Publisher(s): UCLA Center for Health Policy Research

Author(s): Charles DiSogra; Mark Hudes

Funder(s): California. Dept. of Health Services

Funder(s): California. Dept. of Health Services

Topic: Health (Health promotion)
Health (Health care planning)

Keywords: diet; low income; fruits and vegetables

Type: Report

Coverage: California


The California Dietary Practices Survey (CDPS) is nationally recognized as the oldest, state-specific tracking survey for fruit and vegetable intake in the country. Before this study, the examination of trends over time, especially for the race/ethnic groups of interest and for their low-income cohort, could not rule out seasonal effects. Because the CDPS has not always spanned the exact same months, although generally it covers July through October, seasonal issues concerning the race/ethnic samples have been suspect. The results of this study enhance both the interpretative dimensions of past and future CDPS findings.

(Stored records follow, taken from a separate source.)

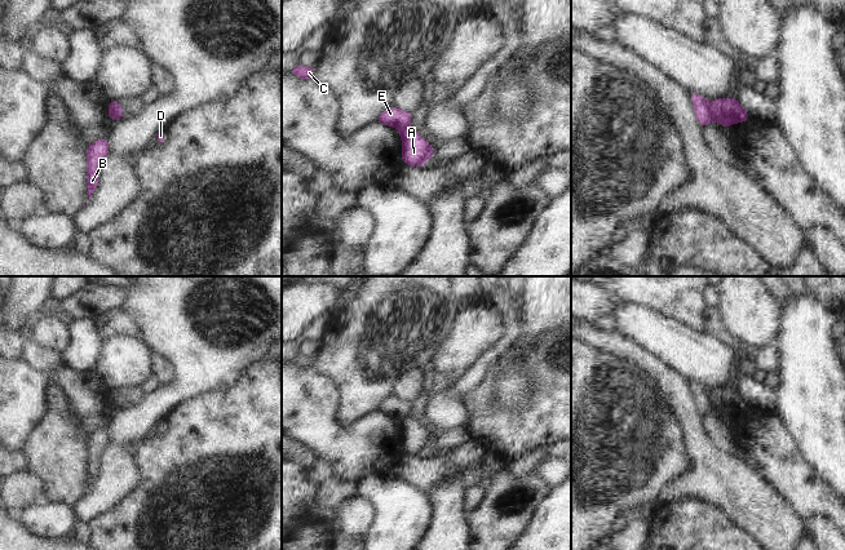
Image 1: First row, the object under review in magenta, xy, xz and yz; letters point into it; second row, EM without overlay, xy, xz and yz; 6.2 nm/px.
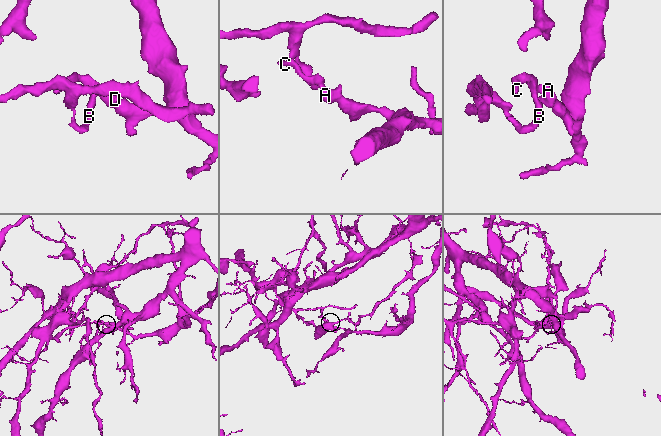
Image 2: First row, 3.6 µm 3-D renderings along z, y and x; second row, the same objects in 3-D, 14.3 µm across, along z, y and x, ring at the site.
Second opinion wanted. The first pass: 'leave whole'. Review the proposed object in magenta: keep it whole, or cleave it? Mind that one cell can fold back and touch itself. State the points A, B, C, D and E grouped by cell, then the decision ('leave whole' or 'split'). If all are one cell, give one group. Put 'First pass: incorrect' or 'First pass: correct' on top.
First pass: incorrect
groups A D / B C E; split

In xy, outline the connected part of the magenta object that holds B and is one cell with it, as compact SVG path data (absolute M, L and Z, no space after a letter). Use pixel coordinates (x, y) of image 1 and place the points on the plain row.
M106 427L94 430L87 438L87 475L89 489L92 488L93 480L98 475L99 457L109 440L109 433Z

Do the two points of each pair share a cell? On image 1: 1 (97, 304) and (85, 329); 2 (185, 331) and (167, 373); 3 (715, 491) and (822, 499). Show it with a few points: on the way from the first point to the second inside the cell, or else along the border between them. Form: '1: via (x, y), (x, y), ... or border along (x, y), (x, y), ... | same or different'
1: border along (69, 318), (91, 318), (93, 320) | different
2: border along (149, 349), (158, 353), (173, 369), (168, 382) | different
3: border along (761, 475), (803, 519) | different

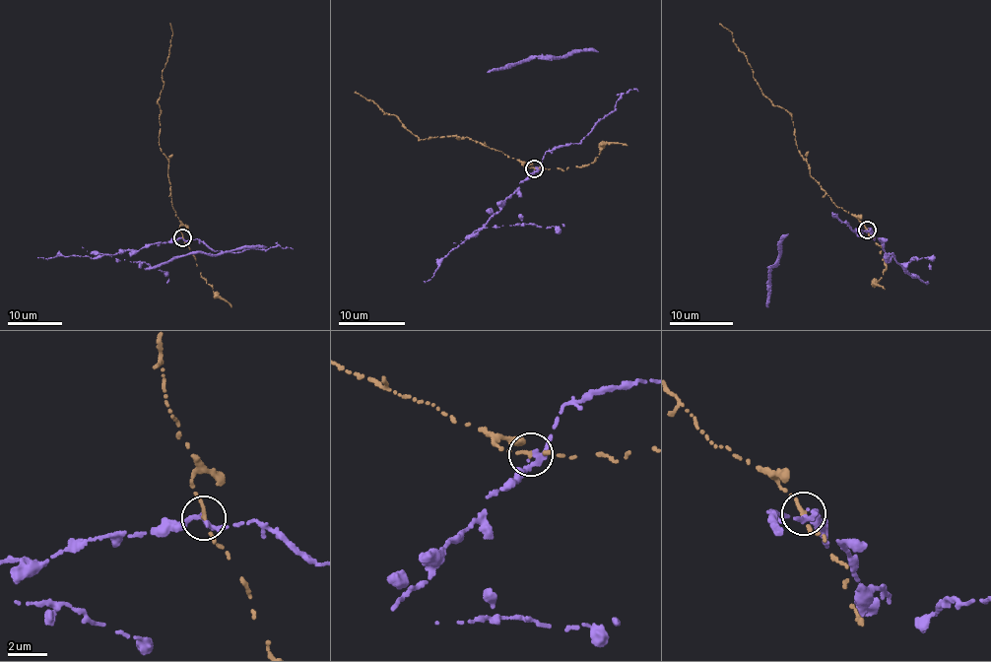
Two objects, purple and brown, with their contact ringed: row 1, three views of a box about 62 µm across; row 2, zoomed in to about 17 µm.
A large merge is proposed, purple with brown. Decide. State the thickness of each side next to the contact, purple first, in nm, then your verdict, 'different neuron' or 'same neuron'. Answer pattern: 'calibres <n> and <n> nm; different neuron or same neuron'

This study set out to achieve four objectives that are intended to illuminate and augment observations and methodological issues related to the CDPS in tracking fruit and vegetable consumption in the California population. The first and primary objective is to explore whether seasonal variation exists during the months of the year. The second is to quantify differences among, and seasonality effects as it relates to, the race/ethnic groups tracked by the CDPS, specifically Whites, Latinos, and African Americans.

The third objective is to see if Latino acculturation plays a role in seasonal differences. And fourth, nested within this study is the calibration of a short form version of the CDPS dietary collection method. This study assesses this short form as a possible low-cost substitute data collection tool for tracking fruit and vegetable intake.